Des noyers du Japon cultivés à Memramcook

Deux fermiers de Memramcook plantent le premier verger de noyer du Japon de l’histoire du Nouveau-Brunswick. Guy Gautreau et Joanne Brown, de la Ferme Jolivent, récolteront l’aliment surnommé la «noix de coeur».

Le fait de construire une ferme est déjà un projet ambitieux, mais un couple de Memramcook est allé encore plus loin. En plus des défis financiers et logistiques qui entourent la culture commerciale des terres, il a introduit un nouvel aliment au climat néo-brunswickois.

En raison du réchauffement climatique et des avancements technologiques dans le domaine, l’idée n’est pas si absurde qu’on pourrait le penser, selon M. Gautreau. L’équipe de la Ferme Jolivent a planté 50 arbres de noyau du Japon sur un terrain situé non loin du Verger Belliveau.

«Les deux premiers hivers seront les plus cruciaux. Il y a un certain risque, mais les arbres devraient survivre», explique M. Gautreau.
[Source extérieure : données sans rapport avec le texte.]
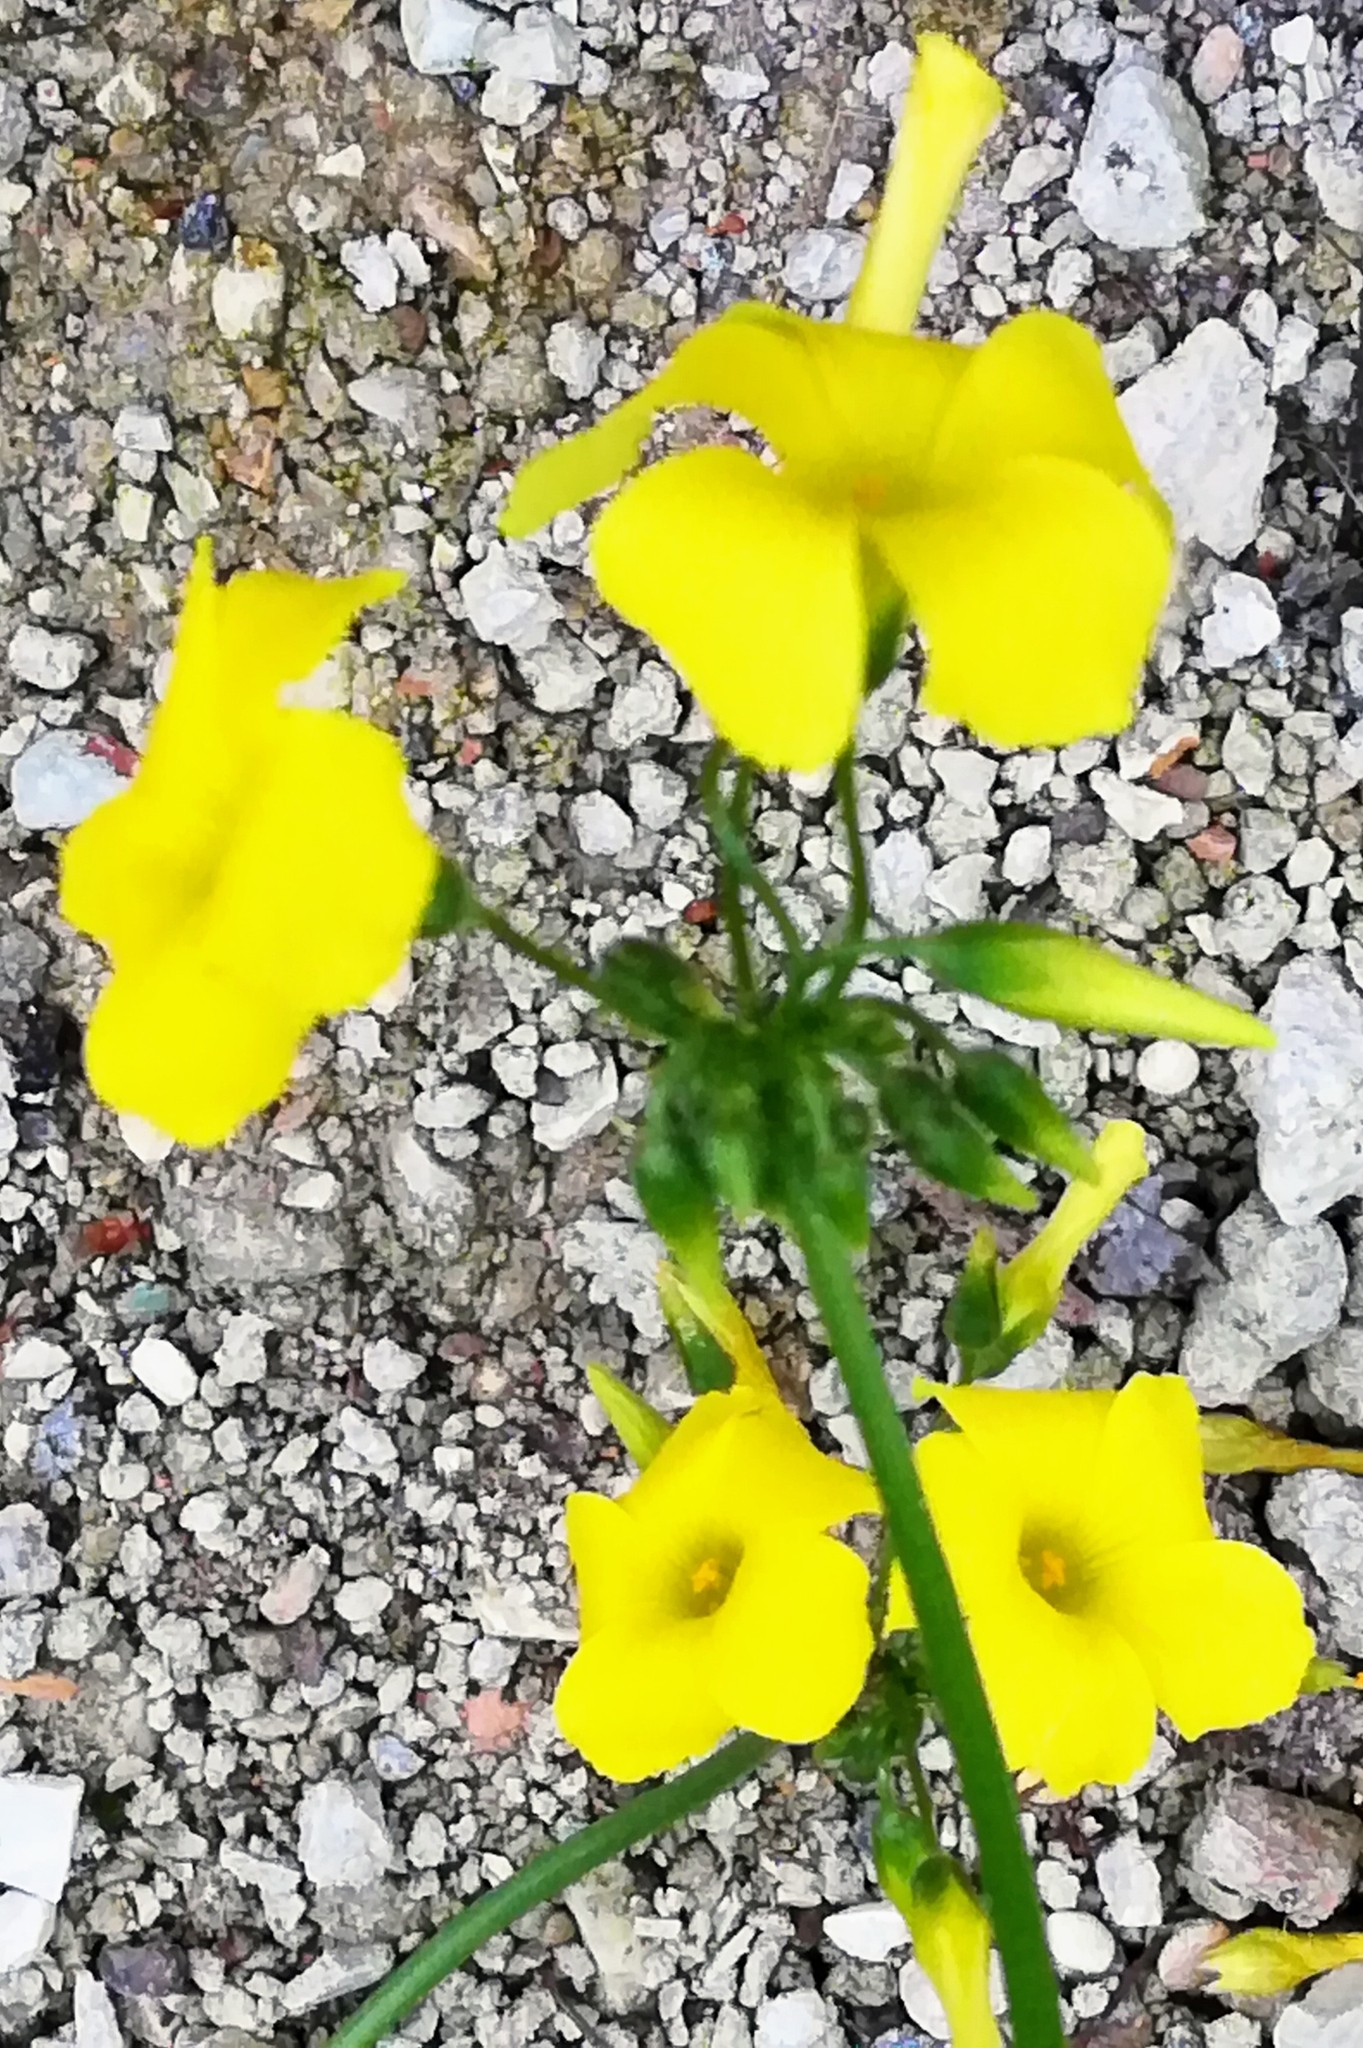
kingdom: Plantae
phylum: Tracheophyta
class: Magnoliopsida
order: Oxalidales
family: Oxalidaceae
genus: Oxalis
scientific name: Oxalis pes-caprae
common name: Bermuda-buttercup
Depuis un certain temps, M. Gautreau et Mme Brown rêvaient de construire leur propre ferme afin de vivre dans une région rurale du Nouveau-Brunswick. Ils avaient cependant des craintes par rapport au fait de cultiver des produits agricoles traditionnels, car la compétition est féroce.

Ils ont eu l’idée de planter le noyer du Japon lors de conférences du groupe de développement des produits organiques, ACORN. Un invité a tenu une séance sur les produits alternatifs ayant du potentiel commercial dans les Provinces atlantiques.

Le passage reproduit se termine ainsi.